Martin Shingler (Senior Lecturer in Radio & Film at the University of Sunderland) was joined by the broadcaster Anna Raeburn for a public conversation on the topic of Joan Crawford and her role in Michael Curtiz’s 1945 classic noir melodrama Mildred Pierce at the Mildred Pierce Event in Bristol on Saturday 20th October. This event, organised by Professor Sarah Street (University of Bristol), was held at the Whickham Theatre. It consisted of screenings of the original movie version and an episode of Todd Haynes’ 2011 TV mini-series, along with papers by Professor Pam Cook (University of Southampton) and Professor Stella Bruzzi (University of Warwick). Martin and Anna’s discussion was the penultimate event of the day and, although it touched on Joan Crawford’s film career prior to her joining Warner Bros. in June 1943 and the reasons behind her move from MGM, it focused mainly on the reasons why the actress chose James M. Cain’s novel as her first Warner star vehicle and what she was able to bring this role.

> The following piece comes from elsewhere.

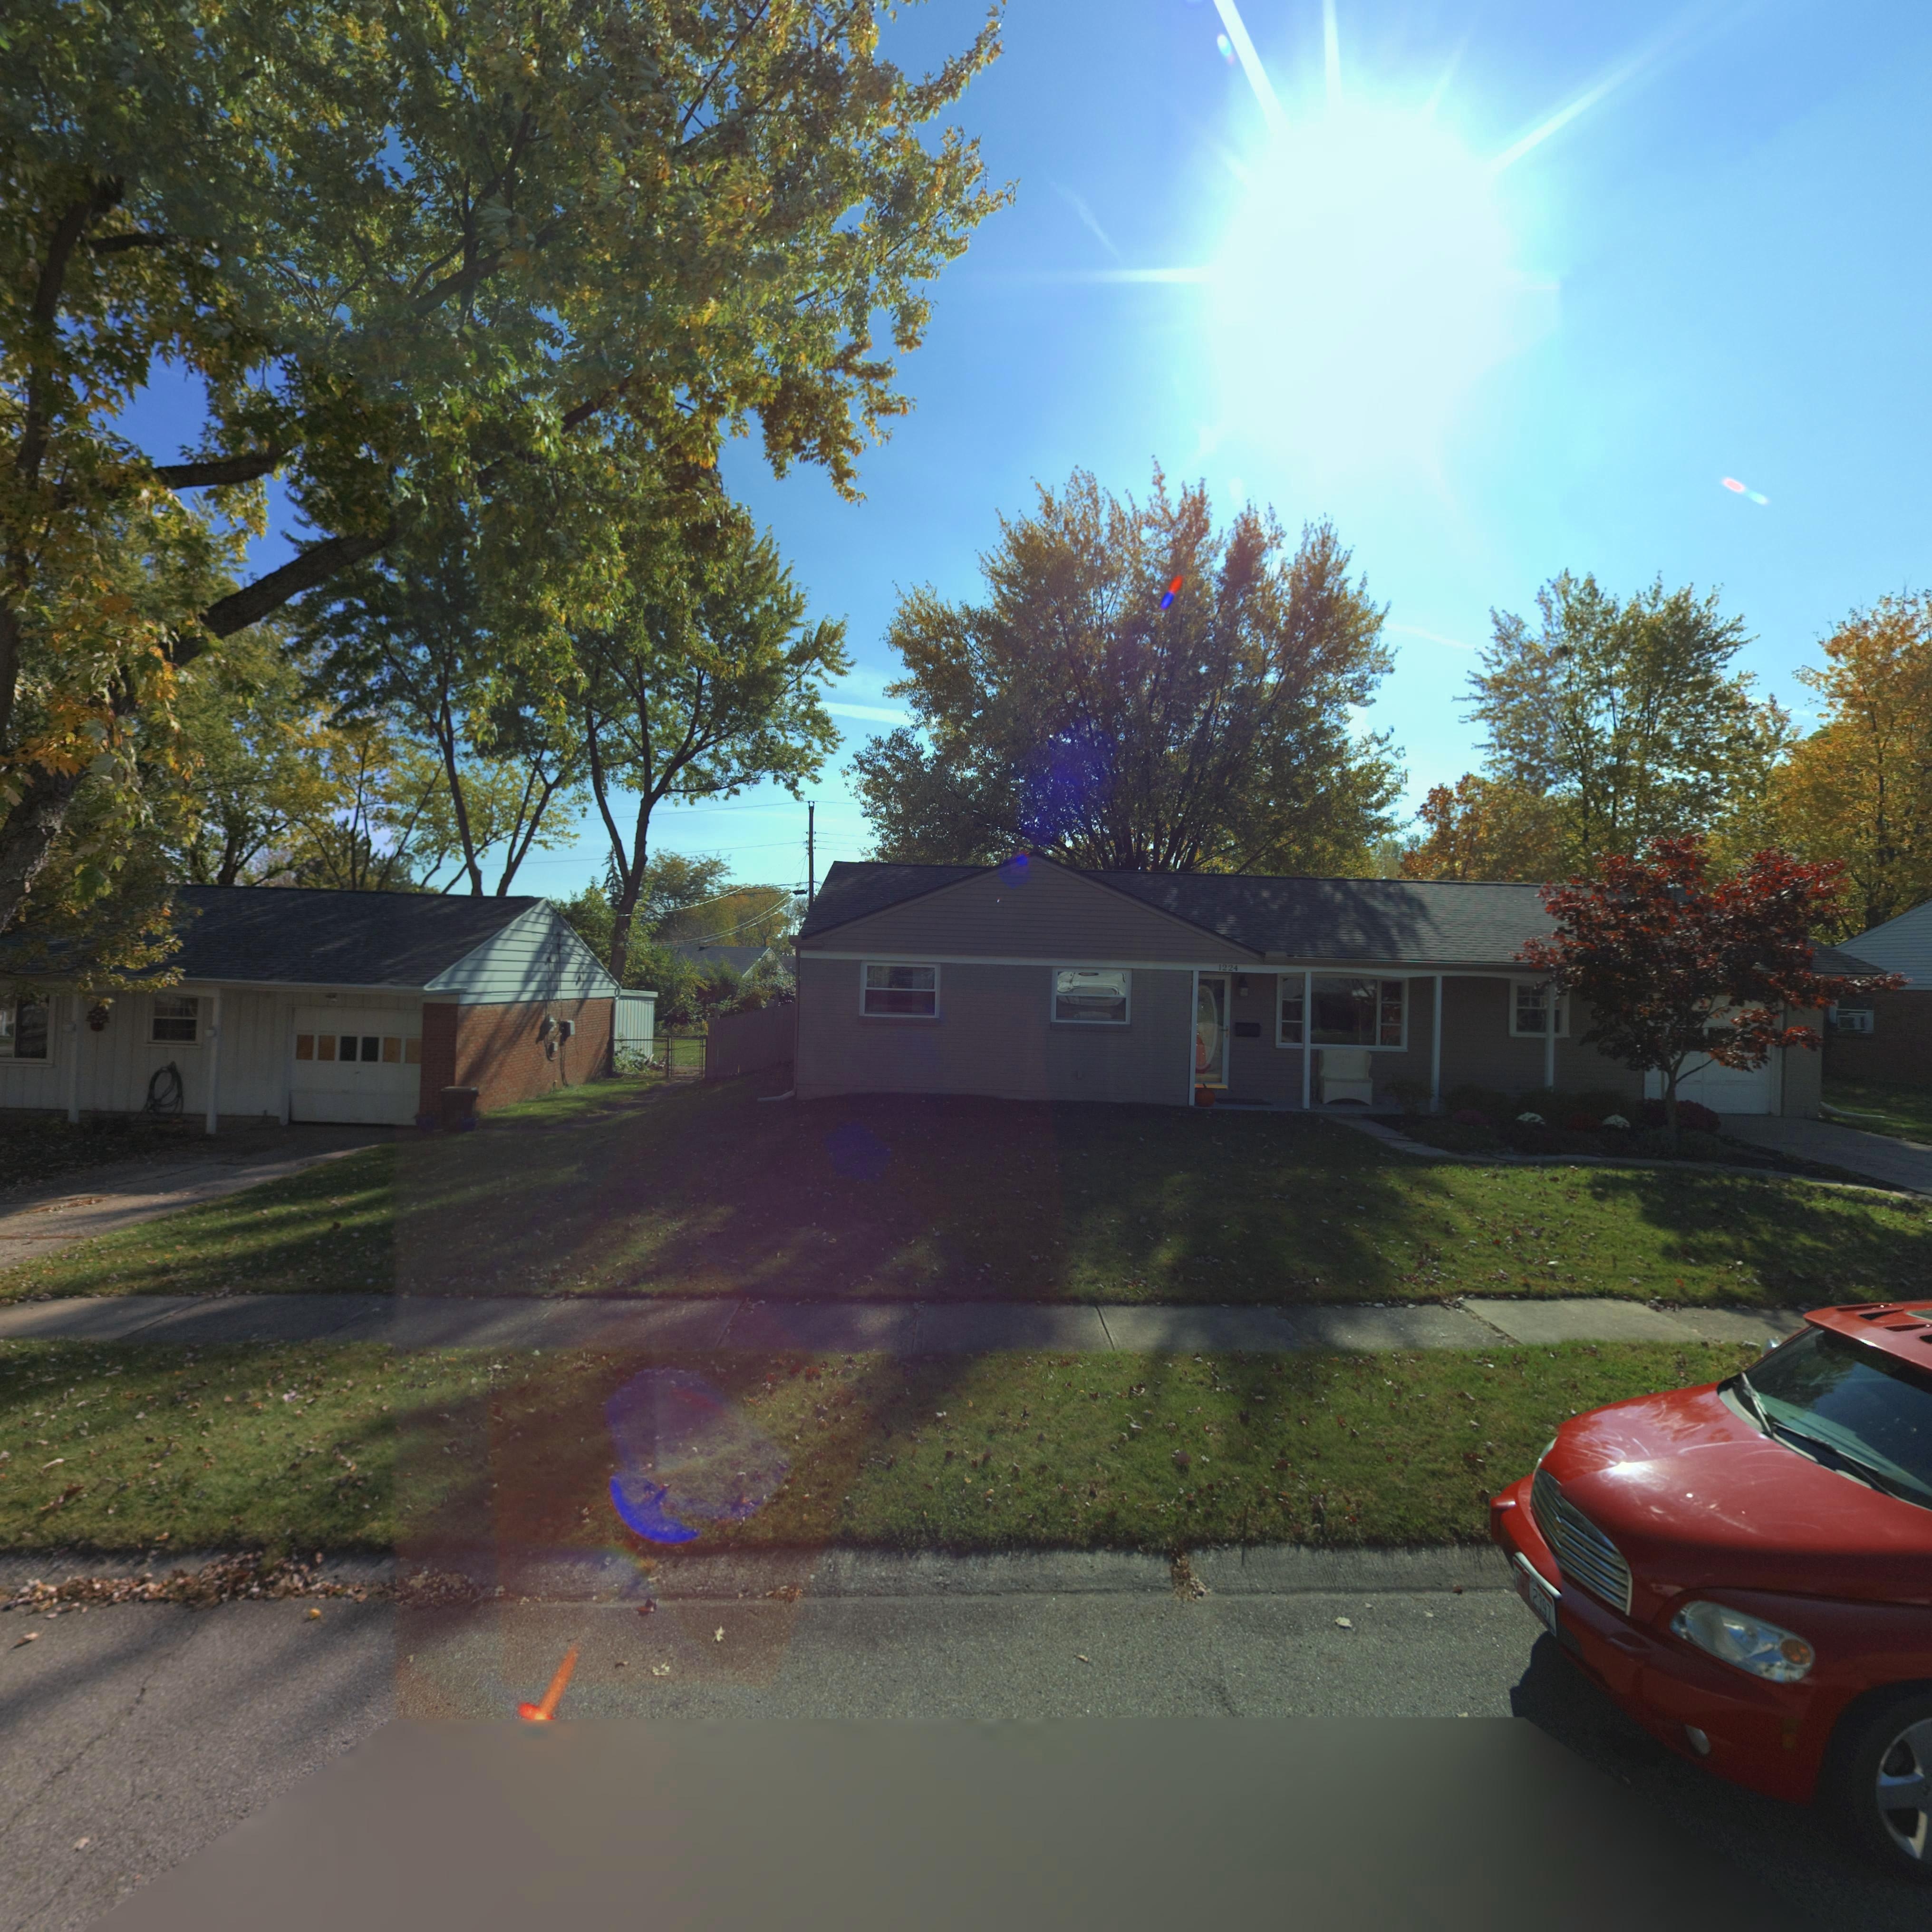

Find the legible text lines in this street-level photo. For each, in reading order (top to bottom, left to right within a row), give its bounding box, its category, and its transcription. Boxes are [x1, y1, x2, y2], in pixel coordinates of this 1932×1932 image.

The discussion focused in particular on Crawford’s performance in two scenes of the film. In the first, Mildred’s vicious daughter Veda (Ann Blyth) slaps her (Crawford) across the face, which leads to a separation. In the second, Mildred (Crawford) tells her best-friend and business colleague Ida (Eve Arden) that she wants Veda back despite her bad behaviour. Notions of camp were dismissed here by drawing attention to the way Crawford used restraint followed by a swift transition to vocal and physical animation to enhance the dramatic potential of her confrontation between Mildred and Veda. In the second scene, meanwhile, attention focused on how she used apparently spontaneous and impulsive minor gestures while drinking a glass of whisky and smoking a cigarette to evoke a sense of sincere emotion when admitting to Ida the strength of her maternal feelings for her daughter. These scenes were used to highlight the extent to which Crawford was able to inhabit her role as Mildred, the only one in her long career for which she received an Academy Award.
Crawford emerged from this discussion as a compelling actor whose powerful performance was born out of concentration and attention to detail as well as large-scale dramatic gesture. Personally and professionally, she only achieved serenity through the expenditure of energy (mostly hard work), while inactivity was a source of stress and anxiety. Crawford invested (and exposed) this characteristic in her finest screen achievement, making this one of the most important links between the actress and her role in Mildred Pierce. Combining their insights into screen performance and character psychology, Martin and Anna attempted to shed light on some of the most remarkable features that have contributed towards Mildred Pierce’s reputation as a compelling, distinctive and distinguished movie: a reputation that remains as strong today as it did in 1945.